Nicht wie gegen Italien Ende April wird seine Mannschaft heute im mit 30 000 Fans ausverkauften Stade de Genève auf einen Widersacher treffen, der seine Versprechungen wahrmachte und die besten Spieler nominiert hat.

Zinedine Zidane, Thierry Henry, Robert Pires, Fabien Barthez, Marcel Desailly, Lilian Thuram, Patrick Vieira oder David Trezeguet -- die Namen vergehen auf der Zuge wie feinste Schokolade.

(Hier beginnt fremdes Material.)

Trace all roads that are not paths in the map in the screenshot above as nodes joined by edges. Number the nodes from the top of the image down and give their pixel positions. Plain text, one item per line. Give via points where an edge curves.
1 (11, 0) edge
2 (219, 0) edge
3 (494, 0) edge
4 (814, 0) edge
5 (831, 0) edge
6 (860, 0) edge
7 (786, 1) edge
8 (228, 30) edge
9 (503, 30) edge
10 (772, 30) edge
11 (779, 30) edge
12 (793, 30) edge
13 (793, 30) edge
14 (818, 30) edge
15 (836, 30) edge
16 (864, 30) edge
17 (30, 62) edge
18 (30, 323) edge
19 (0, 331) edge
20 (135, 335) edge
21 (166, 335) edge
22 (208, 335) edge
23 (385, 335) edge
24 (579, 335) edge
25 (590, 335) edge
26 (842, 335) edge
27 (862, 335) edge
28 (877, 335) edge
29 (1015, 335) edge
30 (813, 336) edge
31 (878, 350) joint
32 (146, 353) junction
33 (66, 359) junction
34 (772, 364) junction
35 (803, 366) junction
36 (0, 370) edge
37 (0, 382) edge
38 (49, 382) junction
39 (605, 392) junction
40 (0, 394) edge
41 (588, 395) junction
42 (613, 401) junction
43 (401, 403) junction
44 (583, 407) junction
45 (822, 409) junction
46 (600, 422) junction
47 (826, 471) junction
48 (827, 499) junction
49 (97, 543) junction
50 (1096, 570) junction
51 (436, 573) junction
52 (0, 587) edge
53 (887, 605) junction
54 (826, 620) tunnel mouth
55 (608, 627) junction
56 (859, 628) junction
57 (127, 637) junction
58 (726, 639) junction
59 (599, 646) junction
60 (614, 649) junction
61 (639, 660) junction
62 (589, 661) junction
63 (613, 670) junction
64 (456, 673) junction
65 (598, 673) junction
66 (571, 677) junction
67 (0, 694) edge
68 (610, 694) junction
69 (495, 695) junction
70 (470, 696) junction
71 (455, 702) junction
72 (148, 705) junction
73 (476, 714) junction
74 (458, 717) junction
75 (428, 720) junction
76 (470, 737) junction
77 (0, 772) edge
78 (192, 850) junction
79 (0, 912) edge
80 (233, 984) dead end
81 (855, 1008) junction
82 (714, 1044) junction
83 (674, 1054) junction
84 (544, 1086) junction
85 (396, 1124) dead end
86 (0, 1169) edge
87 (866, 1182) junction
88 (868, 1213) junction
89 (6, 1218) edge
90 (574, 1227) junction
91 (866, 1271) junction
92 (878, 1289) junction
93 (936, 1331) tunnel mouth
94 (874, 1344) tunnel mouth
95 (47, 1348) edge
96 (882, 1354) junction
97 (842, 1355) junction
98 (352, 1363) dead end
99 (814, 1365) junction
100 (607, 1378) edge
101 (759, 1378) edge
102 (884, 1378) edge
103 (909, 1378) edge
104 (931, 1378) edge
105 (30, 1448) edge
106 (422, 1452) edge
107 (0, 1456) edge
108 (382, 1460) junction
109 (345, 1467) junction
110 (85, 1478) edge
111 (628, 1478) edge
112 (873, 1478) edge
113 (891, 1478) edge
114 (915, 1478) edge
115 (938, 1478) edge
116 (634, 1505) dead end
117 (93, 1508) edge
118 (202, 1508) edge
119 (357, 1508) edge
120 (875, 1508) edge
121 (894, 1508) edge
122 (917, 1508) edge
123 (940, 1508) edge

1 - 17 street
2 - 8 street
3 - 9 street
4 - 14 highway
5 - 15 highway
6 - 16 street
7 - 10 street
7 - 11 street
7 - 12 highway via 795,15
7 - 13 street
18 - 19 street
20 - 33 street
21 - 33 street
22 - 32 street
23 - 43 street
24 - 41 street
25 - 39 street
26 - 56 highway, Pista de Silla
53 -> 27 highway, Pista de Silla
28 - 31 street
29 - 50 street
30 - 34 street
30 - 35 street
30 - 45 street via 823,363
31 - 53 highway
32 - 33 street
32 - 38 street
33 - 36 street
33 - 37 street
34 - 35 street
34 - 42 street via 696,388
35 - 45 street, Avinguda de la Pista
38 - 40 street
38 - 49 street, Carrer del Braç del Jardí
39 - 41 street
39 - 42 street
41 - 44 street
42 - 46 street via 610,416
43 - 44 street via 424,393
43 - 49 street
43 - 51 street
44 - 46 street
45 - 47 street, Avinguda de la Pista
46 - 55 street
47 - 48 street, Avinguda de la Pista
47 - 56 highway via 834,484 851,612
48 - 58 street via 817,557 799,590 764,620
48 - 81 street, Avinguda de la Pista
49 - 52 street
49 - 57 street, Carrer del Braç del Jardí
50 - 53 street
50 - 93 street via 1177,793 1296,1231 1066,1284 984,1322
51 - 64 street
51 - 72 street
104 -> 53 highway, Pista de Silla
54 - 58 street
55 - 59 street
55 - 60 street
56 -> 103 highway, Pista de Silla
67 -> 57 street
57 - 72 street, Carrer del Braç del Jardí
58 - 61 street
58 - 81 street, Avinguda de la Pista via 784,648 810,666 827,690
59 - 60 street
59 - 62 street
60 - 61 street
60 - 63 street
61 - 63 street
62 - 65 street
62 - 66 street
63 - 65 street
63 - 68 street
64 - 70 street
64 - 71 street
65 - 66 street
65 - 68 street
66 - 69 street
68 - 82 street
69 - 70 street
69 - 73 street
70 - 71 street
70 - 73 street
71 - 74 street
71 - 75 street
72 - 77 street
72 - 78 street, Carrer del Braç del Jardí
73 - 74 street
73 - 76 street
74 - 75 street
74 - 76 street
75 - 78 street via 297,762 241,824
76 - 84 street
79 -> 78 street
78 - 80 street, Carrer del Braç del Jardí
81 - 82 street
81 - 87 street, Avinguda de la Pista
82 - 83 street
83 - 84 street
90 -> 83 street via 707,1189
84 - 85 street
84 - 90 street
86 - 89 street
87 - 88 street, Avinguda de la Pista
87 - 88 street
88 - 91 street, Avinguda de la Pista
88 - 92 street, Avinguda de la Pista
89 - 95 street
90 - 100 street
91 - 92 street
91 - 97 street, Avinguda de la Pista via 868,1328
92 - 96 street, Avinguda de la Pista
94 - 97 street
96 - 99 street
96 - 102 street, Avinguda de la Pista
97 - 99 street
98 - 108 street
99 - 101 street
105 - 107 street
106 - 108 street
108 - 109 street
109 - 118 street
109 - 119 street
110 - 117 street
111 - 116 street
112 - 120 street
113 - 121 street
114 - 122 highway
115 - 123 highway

Nicht nur die Fans dürfen sich auf das Rendez-vous mit der absoluten Weltklasse freuen, auch für die Spieler wird es ein spezielles Erlebnis sein, sich mit diesen Klasseleuten zu messen.

Meyer für Haas

"In einem solchen Spiel kann man nur lernen und wertvolle Erfahrungen sammeln", sagt 1860-Söldner Remo Meyer, der auf der rechten Abwehrseite zu seinem dritten Länderspieleinsatz kommen dürfte.

Weil Bernt Haas gegen Russland gesperrt ist, wird der Verteidiger von West Bromwich Albion gegen die Franzosen nur auf der Ersatzbank sitzen. Meyer ist auf dieser Position ein erfahrener Mann, spielte er doch in seiner erfolgreichen ersten Saison in München und zuvor bei Lausanne sowie in der U21-Nationalmannschaft vorwiegend auf der rechten Aussenbahn. "Remo kann zeigen, was er drauf hat, ich habe volles Vertrauen in ihn, auch wenn er zuletzt bei 1860 nicht mehr Stammspieler war."

Der zweite Wechsel in Kuhns Startformation drängt sich im Mittelfeld auf, wo Hakan Yakin wegen seinem doppelten Leistenbruch nicht zur Verfügung steht.

An Yakins Stelle, zentral und vorgeschoben hinter den beiden Sturmspitzen, wird wohl dessen ehemaliger Klubkollege bei GC, Ricardo Cabanas, zum Einsatz kommen. Cabanas agiert auch bei seinem neuen Verein Guingamp auf dieser Position und dürfte von Kuhn den eher defensiveren Fabio Celestini und Debütant Benjamin Huggel vorgezogen werden.

Auf Cabanas Position im rechten Mittelfeld ergibt sich dadurch eine Chance für Patrick Müller, dessen Wunschposition in der zentralen Abwehr durch Stéphane Henchoz besetzt ist. Müller wurde von seinem Trainer bei Olympique Lyon zuletzt rechts im Mittelfeld eingesetzt. Auch für ihn wären Celestini und Huggel valable Alternativen.

Die anderen Positionen werden von Kuhn nicht verändert: "Es ist jetzt nicht die Zeit für einen Systemwechsel. Wir haben eine wichtige Hauptprobe vor uns und streben auch in dieser Partie eine weitere Eliminierung gemachter Fehler an."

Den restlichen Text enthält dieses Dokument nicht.